Onlar âyetlerimizi cahd etmişlerdi diyerek Allah kâfirlerin Allah’ın müsbet ilimle sâbit olmuş olan sözlerini çürütmeye çalışmışlar, göz göre göre gerçekleri örtmek istemişlerdir. Biz çok hukuklu sistem diyoruz, onlar çok yargılı sistem deyip bize saldırıyorlar. Biz lâikiz diyoruz, onlar hayır siz takiyye yapıyorsunuz diyorlar. Çünkü onlar lâik değildirler. Lâikliği istismar ediyorlar.
Bu sahifede bir de a’raftakilerin simalarla tanışmaları ve tanımalarıdır. Âhirette cennet halkının cennetlik olduğu, cehennem halkının cehennemlik olduğu ve a’raf halkının da a’raf halkı olduğu simaları ile tanınacağını ifade etmektedir. Yani âhirette bu halk tamamen tecrit edilmemiş, hapishane ziyaretleri gibi ziyaretler vardır. Ama herkes bilecektir. Cennet halkı suya dalan yüzücü gibi cehennemde dolaşabilecek, tanıdıkları ile görüşebilecektir. Cehennem halkı da sudan çıkan balık gibi sıkıntılar içinde cennettekilerle temas edecektir. A’raf halkı da böyledir.
Halkın mensup olduğu yer ve toplulukların kıyafeti ile dolaşmasının hükmü budur. Hırsızın kolu onu teşhir için ve başkalarına ibret olsun diye kesilir. Kölelere onun için özel kıyafet giydirilir. Caydırıcı olsun ve ıslah edici olsun istenir.
A’raftakiler cennete girmemişlerdir, ama girmeyi beklemektedirler. Ümit etmektedirler, deniyor.

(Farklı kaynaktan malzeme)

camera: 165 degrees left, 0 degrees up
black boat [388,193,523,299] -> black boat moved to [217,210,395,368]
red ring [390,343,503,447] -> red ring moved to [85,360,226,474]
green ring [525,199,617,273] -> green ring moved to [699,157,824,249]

Burada dikkat edeceğimiz husus, Kur’an bütün bu dünyadaki durumları âhiretteki konuşmalarla anlatmaktadır. Oradaki kıssaları ile bildirmektedir. Bununla bize bu zulümler sabretmemizi, hesabın âhirette sorulacağını ifade etmektedir. Biz zulüm düzeninde zâlimleri yenmeyi değil, Adil Düzeni getirmeyi hedeflemeliyiz. Adil Düzen gelince zulüm düzeni gider, zâlimler de zulüm yapamaz olurlar. Zulüm düzeninde kimin zorunlu olarak, kimin ise isteyerek zulüm yaptığını bilemeyeceğimiz için, onlarla savaşmak hatalıdır. Biz kendi Adil Düzenimizi kendi topluluğumuzda kurmalıyız. Sonra ne yapacağımıza o zaman karar veririz. Bu da ancak hicret ederek, içtihatla, yanı ilimle, bir sosyal mühendislik yapmakla kurulur. Gönüllülerin uygulayacakları bir birlik ile kurulur. Bugün Türkiye’de buna mâni hiçbir şey yoktur. Yeter ki biz inanalım.

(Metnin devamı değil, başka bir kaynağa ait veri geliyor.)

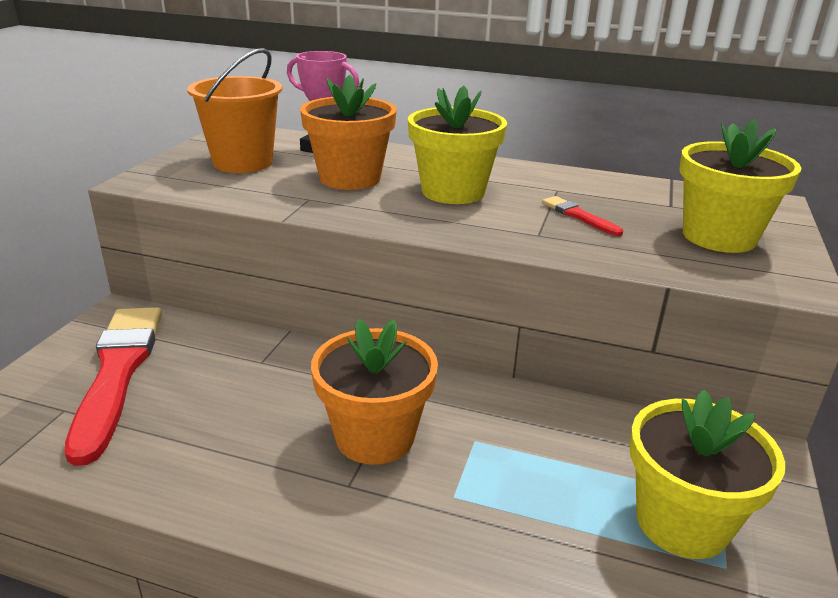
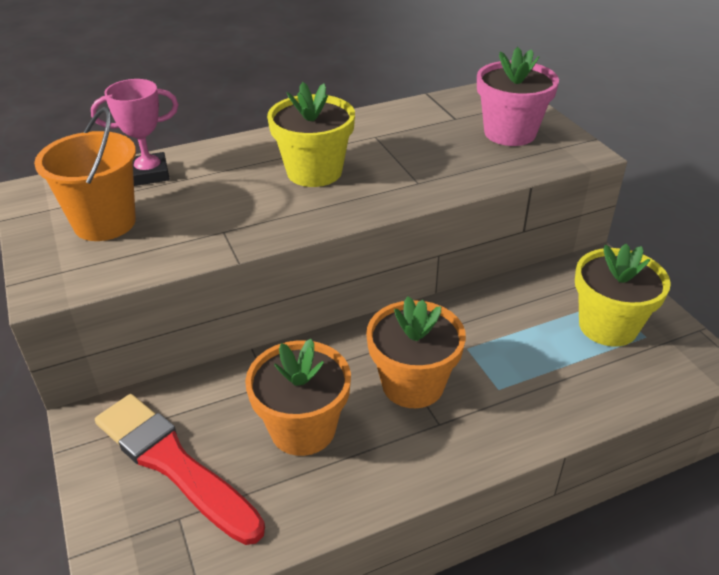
camera: 40 degrees left, 10 degrees up
orange flower pot [300,75,397,190] -> orange flower pot moved to [245,339,351,456]
red brush [542,196,623,236] -> none
yellow flower pot [679,120,802,253] -> pink flower pot [477,47,559,146]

Allah âhirette olacakları bize bildirmekle bu dünyada bizim nasıl olmamızı öğretmektedir. Zâlim olmamalıyız. Onun için biz diyoruz ki; biz suç işlemekten korkarız, cezadan korkmayız. Biz öldürmekten korkarız, ölmekten korkmayız. Biz zulmetmekten korkmayız, zulme uğramaktan korkmayız. Çünkü bizi âhirette kurtaracak, bize yapılan zulümlere zulmetmeden sabretmektir. Kendimizi savunmalıyız ama, onlara saldırarak değil, kendimiz Adil Düzen kurarak, onun zırhına bürünerek korunmalıyız. Yoksa biz de onlar gibi zâlim olmaktan başka bir şey yapmış olmayız. Bu sebepledir ki biz yenilikçilerin de gelenekçilerin de önlerini karanlık olarak görüyoruz. Adil Düzen duasını yapıyoruz. Allah yakın olduğunu bildiriyor. Bu âyetlerde içtihattan kaçmanın küfür olduğunu, cihadın silahla değil ilim ve amelle yapıldığını öğrenmiş bulunuyoruz.